In determining a carrier’s competency to operate aircraft, the CAD will consider whether it can meet the applicable safety requirements according to law. AOCs are valid for one year. Under the Civil Aviation (Air Operators Certificate) Act, CAD decisions can be appealed before the Aviation Safety Board.
In addition to an AOC, air carriers must obtain an airworthiness certificate, which are issued by the CAD as the Maltese advisory body to the European Aviation Safety Agency (EASA). The main legislation in this regard is the EU Regulation on Initial Airworthiness (748/2012) and the EU Regulation on Continuing Airworthiness (1321/2014).
What environmental obligations apply to air carrier operations?
As Malta is part of the European Union, the regulation of environmental obligations relating to aviation is divided into two categories:
- Aircraft noise – the main legislation in this regard is the EU Balanced Approach Regulation (598/2014), which sets out noise-related operating restrictions at EU airports and tasks the EASA with collecting, verifying and publishing noise performance information concerning aircraft which operate at EU airports. The Assessment and Management of Environment Noise Regulations also transpose EU rules, which require Malta to carry out noise mapping and adopt action plans in order to prevent and reduce exposure to noise.

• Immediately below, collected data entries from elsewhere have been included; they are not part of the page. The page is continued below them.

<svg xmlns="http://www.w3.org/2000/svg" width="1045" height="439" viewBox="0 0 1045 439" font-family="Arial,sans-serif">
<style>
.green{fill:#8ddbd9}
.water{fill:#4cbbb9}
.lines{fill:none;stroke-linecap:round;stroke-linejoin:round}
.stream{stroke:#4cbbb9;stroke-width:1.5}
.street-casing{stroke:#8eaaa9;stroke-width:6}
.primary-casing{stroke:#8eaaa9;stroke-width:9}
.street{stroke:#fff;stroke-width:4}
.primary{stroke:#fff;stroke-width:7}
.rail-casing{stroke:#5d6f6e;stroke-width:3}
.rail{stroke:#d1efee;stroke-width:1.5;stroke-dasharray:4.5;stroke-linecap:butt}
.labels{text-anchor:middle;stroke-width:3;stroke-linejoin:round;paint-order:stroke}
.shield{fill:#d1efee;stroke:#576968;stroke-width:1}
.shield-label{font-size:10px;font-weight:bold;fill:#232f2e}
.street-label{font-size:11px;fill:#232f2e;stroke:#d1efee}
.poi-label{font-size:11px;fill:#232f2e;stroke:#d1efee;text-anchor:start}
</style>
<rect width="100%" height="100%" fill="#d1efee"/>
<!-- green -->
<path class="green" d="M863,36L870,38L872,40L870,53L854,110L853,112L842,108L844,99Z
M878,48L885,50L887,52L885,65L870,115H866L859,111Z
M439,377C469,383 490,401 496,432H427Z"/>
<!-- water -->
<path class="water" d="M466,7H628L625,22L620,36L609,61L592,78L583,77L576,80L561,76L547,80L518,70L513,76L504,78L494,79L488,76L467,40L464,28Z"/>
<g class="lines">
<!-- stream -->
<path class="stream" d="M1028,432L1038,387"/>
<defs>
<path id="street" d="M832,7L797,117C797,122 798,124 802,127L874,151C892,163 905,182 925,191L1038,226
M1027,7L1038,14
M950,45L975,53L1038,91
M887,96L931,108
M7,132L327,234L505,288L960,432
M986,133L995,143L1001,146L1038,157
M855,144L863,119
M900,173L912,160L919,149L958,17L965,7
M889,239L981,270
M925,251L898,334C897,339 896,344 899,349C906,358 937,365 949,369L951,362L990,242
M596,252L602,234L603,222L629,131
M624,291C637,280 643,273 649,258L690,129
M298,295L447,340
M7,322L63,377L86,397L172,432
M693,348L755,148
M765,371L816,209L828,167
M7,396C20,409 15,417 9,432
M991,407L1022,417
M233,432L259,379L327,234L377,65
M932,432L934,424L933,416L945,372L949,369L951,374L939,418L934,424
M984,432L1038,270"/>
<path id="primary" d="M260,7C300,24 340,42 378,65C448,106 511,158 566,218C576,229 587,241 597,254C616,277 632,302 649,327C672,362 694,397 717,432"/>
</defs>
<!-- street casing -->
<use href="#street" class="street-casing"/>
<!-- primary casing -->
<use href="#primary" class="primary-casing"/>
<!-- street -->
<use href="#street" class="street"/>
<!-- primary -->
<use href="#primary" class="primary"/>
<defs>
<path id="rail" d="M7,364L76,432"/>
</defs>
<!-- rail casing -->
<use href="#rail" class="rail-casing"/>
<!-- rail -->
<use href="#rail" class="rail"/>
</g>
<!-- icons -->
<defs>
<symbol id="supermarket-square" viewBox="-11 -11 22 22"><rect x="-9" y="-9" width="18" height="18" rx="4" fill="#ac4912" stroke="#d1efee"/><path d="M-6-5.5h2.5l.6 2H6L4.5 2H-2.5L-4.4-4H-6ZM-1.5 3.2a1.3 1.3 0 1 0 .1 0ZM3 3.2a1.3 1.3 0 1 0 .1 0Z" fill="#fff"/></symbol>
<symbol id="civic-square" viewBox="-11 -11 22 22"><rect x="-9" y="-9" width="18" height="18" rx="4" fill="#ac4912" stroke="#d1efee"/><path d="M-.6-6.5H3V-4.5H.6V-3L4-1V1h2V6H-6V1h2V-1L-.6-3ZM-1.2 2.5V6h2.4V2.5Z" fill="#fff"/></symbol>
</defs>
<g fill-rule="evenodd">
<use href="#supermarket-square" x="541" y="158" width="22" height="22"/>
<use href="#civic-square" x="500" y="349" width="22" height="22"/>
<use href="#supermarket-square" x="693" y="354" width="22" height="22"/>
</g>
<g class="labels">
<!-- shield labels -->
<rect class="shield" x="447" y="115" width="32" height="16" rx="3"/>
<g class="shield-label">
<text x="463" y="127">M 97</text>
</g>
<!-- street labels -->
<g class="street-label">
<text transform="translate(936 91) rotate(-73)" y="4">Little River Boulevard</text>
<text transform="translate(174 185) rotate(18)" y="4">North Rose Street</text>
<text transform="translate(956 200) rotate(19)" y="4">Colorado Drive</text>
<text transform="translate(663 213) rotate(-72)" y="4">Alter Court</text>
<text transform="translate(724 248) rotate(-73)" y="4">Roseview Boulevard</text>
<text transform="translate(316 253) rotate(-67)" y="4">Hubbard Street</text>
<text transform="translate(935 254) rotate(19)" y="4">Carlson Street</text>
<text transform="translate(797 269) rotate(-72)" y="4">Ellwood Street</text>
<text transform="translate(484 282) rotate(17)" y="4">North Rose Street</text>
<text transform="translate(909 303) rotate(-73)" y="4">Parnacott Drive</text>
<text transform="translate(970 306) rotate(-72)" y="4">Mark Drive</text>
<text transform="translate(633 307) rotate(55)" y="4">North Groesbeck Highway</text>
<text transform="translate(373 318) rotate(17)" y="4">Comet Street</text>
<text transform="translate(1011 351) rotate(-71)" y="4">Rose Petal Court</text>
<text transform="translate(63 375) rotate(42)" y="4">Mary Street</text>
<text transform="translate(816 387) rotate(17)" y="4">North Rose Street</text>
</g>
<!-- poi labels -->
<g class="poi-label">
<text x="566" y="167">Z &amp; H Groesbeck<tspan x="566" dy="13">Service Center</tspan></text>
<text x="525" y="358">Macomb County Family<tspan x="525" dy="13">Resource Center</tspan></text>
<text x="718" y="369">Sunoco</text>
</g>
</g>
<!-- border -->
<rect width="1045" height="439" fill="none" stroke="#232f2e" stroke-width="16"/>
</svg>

The Air Navigation (Noise Certification and Operation of Aircraft) Order grants the CAD the power to issue noise certificates pursuant to Annex 16 of the Chicago Convention on International Civil Aviation.
- Aircraft emissions – the EU Greenhouse Gas Emissions Trading Scheme for Aviation Regulations transpose EU rules which oblige carriers to participate in the EU Emissions Trading System in relation to flights within EEA airspace. This requires them to monitor their carbon emissions and buy and surrender allowances equivalent to those emissions.
Air traffic control
How are air traffic control services regulated in your jurisdiction?

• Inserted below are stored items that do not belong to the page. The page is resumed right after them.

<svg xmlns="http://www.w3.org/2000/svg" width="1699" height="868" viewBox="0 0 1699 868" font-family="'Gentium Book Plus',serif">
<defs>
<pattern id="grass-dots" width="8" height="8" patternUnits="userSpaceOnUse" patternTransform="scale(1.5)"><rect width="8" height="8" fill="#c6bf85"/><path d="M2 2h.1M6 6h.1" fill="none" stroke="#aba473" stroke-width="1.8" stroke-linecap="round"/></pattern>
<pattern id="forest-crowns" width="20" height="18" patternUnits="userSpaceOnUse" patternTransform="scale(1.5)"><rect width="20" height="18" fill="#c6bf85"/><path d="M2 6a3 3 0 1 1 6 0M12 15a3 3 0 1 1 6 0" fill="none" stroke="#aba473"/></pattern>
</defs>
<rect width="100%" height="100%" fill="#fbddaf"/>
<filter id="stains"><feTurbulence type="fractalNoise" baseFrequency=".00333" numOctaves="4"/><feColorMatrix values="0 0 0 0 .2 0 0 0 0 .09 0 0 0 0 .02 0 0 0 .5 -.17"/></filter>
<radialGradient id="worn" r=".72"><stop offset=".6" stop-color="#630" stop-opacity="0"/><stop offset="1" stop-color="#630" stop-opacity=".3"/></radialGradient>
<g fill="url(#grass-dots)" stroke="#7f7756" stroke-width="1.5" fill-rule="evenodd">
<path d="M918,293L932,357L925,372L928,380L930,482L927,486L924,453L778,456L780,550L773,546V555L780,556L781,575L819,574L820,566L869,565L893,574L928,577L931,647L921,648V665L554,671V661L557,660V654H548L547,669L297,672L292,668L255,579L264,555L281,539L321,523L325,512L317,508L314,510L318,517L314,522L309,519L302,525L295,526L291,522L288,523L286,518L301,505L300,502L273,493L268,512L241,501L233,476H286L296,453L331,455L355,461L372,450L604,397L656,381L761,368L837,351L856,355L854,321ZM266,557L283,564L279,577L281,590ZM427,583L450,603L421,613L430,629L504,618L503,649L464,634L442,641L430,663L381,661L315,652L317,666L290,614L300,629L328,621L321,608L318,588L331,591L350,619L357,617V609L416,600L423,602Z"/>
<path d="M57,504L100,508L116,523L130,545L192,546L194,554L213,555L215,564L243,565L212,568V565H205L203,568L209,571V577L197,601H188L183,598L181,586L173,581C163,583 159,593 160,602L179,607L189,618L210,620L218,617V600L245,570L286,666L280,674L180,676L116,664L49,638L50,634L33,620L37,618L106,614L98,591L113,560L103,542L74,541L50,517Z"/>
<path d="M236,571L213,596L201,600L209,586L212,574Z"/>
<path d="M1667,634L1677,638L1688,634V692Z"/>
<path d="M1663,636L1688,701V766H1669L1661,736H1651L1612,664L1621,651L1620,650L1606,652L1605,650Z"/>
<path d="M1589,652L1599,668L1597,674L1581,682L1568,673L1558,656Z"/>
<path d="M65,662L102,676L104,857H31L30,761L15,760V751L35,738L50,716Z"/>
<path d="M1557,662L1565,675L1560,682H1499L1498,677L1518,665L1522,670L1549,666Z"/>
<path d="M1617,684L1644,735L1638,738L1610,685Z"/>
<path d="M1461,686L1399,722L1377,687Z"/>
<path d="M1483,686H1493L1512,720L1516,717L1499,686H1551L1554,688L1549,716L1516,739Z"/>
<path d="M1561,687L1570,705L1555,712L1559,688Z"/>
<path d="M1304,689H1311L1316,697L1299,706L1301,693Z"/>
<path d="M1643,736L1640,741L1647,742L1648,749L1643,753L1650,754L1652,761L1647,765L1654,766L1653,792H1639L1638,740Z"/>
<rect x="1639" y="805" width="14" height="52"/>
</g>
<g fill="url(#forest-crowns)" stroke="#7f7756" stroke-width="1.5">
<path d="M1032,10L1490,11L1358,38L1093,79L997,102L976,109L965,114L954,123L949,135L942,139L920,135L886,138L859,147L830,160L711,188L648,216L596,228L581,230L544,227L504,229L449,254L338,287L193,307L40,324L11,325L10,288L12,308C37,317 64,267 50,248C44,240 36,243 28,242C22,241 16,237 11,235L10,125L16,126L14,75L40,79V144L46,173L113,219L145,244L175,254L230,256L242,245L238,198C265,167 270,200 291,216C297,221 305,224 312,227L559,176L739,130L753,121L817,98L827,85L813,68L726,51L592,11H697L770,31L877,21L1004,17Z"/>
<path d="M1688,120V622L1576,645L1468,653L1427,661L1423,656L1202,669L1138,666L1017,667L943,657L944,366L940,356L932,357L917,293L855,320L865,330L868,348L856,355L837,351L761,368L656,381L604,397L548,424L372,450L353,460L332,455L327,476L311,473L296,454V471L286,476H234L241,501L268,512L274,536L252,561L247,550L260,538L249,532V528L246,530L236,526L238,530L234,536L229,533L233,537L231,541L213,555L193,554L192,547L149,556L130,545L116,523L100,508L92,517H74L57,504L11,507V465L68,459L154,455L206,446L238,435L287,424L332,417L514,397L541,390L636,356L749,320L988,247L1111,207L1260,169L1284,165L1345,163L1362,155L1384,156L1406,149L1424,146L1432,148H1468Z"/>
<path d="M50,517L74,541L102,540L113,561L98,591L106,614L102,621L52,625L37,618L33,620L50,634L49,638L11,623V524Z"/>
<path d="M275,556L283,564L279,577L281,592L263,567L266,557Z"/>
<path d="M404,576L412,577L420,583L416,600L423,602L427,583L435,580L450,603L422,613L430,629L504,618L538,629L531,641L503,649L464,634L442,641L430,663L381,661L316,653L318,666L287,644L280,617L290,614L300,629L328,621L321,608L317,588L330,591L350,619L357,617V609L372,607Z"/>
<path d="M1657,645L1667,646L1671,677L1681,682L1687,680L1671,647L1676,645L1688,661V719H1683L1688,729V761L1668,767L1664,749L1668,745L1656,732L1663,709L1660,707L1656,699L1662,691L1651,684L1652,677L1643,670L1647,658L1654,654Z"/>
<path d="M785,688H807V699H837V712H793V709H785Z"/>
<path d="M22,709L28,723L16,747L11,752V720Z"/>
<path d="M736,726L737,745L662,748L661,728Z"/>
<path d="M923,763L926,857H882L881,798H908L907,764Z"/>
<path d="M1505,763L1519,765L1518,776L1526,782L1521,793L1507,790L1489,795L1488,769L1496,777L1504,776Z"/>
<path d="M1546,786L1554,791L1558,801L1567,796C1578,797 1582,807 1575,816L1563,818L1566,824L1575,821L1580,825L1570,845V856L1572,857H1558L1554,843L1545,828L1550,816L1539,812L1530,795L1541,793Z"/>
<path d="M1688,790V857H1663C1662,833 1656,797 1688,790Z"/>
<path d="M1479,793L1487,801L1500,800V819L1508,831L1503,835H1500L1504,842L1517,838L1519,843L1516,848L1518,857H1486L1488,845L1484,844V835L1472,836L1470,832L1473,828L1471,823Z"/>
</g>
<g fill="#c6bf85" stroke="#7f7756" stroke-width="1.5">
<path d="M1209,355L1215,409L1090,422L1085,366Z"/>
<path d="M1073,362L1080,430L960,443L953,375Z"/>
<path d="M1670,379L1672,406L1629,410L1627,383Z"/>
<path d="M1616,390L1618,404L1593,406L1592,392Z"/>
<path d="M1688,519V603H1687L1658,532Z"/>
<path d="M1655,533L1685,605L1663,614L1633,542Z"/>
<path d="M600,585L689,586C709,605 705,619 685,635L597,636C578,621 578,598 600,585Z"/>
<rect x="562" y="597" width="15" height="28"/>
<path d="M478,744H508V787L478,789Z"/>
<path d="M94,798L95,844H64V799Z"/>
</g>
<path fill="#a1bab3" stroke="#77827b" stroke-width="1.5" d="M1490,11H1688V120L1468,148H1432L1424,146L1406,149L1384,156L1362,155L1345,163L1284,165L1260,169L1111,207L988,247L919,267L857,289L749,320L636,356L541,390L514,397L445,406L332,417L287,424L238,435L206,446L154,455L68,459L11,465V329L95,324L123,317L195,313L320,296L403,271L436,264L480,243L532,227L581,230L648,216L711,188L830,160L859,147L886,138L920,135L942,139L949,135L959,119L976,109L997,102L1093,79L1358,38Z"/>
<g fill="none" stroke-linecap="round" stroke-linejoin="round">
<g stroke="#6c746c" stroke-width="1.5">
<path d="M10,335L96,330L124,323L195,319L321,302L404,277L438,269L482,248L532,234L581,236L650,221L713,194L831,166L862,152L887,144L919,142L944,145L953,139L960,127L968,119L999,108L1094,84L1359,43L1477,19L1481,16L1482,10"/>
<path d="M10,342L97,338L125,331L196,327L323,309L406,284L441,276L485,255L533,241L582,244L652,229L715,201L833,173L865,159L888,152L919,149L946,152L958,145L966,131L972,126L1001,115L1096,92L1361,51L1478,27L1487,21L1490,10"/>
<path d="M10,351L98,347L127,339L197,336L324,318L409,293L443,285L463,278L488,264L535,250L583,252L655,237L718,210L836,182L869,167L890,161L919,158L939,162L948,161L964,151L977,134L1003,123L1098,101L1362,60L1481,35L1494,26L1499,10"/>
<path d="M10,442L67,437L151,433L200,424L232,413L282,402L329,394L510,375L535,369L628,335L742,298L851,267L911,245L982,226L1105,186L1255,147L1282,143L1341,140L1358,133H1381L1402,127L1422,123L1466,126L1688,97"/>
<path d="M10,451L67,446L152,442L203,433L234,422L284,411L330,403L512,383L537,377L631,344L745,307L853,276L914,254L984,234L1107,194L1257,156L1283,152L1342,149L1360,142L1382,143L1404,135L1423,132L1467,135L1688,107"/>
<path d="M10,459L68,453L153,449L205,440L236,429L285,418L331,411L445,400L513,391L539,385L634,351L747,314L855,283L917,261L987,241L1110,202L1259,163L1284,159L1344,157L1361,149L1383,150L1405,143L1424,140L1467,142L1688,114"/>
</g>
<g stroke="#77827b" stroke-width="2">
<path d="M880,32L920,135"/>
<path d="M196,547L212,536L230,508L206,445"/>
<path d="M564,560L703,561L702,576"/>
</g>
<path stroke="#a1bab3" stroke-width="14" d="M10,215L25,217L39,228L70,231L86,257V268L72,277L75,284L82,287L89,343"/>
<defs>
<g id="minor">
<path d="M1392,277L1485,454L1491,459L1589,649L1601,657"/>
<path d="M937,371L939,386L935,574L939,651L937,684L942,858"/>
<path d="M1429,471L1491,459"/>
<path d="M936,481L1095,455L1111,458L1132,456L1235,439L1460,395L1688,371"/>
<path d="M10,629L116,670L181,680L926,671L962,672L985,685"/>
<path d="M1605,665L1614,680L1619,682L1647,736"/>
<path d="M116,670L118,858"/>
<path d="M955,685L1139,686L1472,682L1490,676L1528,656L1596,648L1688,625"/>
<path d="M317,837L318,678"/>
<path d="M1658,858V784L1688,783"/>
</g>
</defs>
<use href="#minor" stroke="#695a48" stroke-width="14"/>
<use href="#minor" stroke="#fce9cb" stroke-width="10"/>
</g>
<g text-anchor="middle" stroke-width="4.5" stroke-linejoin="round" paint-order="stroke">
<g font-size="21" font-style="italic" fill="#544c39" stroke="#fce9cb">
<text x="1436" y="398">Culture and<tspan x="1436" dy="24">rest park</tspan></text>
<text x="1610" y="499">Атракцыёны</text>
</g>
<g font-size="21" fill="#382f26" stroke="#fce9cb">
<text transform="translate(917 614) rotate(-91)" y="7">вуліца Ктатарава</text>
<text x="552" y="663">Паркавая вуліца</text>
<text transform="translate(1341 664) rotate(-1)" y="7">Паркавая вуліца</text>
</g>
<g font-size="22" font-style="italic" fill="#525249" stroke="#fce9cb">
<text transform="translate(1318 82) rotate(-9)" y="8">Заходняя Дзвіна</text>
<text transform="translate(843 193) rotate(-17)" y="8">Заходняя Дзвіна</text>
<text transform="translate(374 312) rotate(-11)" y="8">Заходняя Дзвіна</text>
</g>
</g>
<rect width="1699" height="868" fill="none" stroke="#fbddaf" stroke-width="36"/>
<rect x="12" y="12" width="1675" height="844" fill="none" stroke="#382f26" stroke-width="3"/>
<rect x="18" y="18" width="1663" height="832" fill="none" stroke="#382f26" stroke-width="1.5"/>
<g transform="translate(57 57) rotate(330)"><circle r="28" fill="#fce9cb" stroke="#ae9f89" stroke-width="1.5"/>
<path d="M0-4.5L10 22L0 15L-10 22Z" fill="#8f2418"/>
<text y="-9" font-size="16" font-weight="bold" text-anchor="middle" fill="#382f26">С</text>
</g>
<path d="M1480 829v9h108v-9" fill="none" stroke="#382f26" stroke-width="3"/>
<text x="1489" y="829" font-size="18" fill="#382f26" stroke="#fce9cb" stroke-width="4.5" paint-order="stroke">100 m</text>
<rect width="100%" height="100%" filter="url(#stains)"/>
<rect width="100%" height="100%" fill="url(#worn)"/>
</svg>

The CAD regulates air traffic control in accordance with:
- the Air Navigation Order;
- the Civil Aviation (Provision of Air Navigation Services) Order;
- the Civil Aviation (Distribution of Traffic Rights) Regulations; and
- the Civil Aviation (Air Traffic Flow Management) Regulations.
The CAD has the power to, among other things, licence air traffic controllers and restrict or prohibit flights over Malta.
Do any licensing requirements apply to specific routes?
An operating licence obtained under EU Regulation 1008/2008 is valid within the European Union, the European Economic Area and Switzerland. For routes outside these areas, permission is required under a bilateral air services agreement. In the absence of such an agreement, commercial air services may be undertaken on a temporary basis at the CAD’s discretion.
Are any public service obligations in place with respect to remote destinations?
Do any special provisions apply to charter services?
What taxes apply to the provision of air carrier services?
Under the Income Tax Act, income derived from the leasing or operation of aircraft or aircraft engines which are used for or employed in the international transport of passengers or goods is always deemed to have arisen outside Malta irrespective of:
- where the aircraft or aircraft engines are registered; and
- whether the aircraft has called at, or operated from, an airport in Malta.
Therefore, air carriers which are managed and controlled in Malta are taxed on a remittance basis (ie, only on income which is remitted to Malta). However, air carriers incorporated in Malta are taxed on a worldwide basis (ie, they are still taxed on their income at the standard 35% corporate tax rate, even though it is deemed to have arisen outside Malta). Air carriers which are neither incorporated nor managed or controlled in Malta pay no income tax, as their income is deemed to have arisen outside Malta.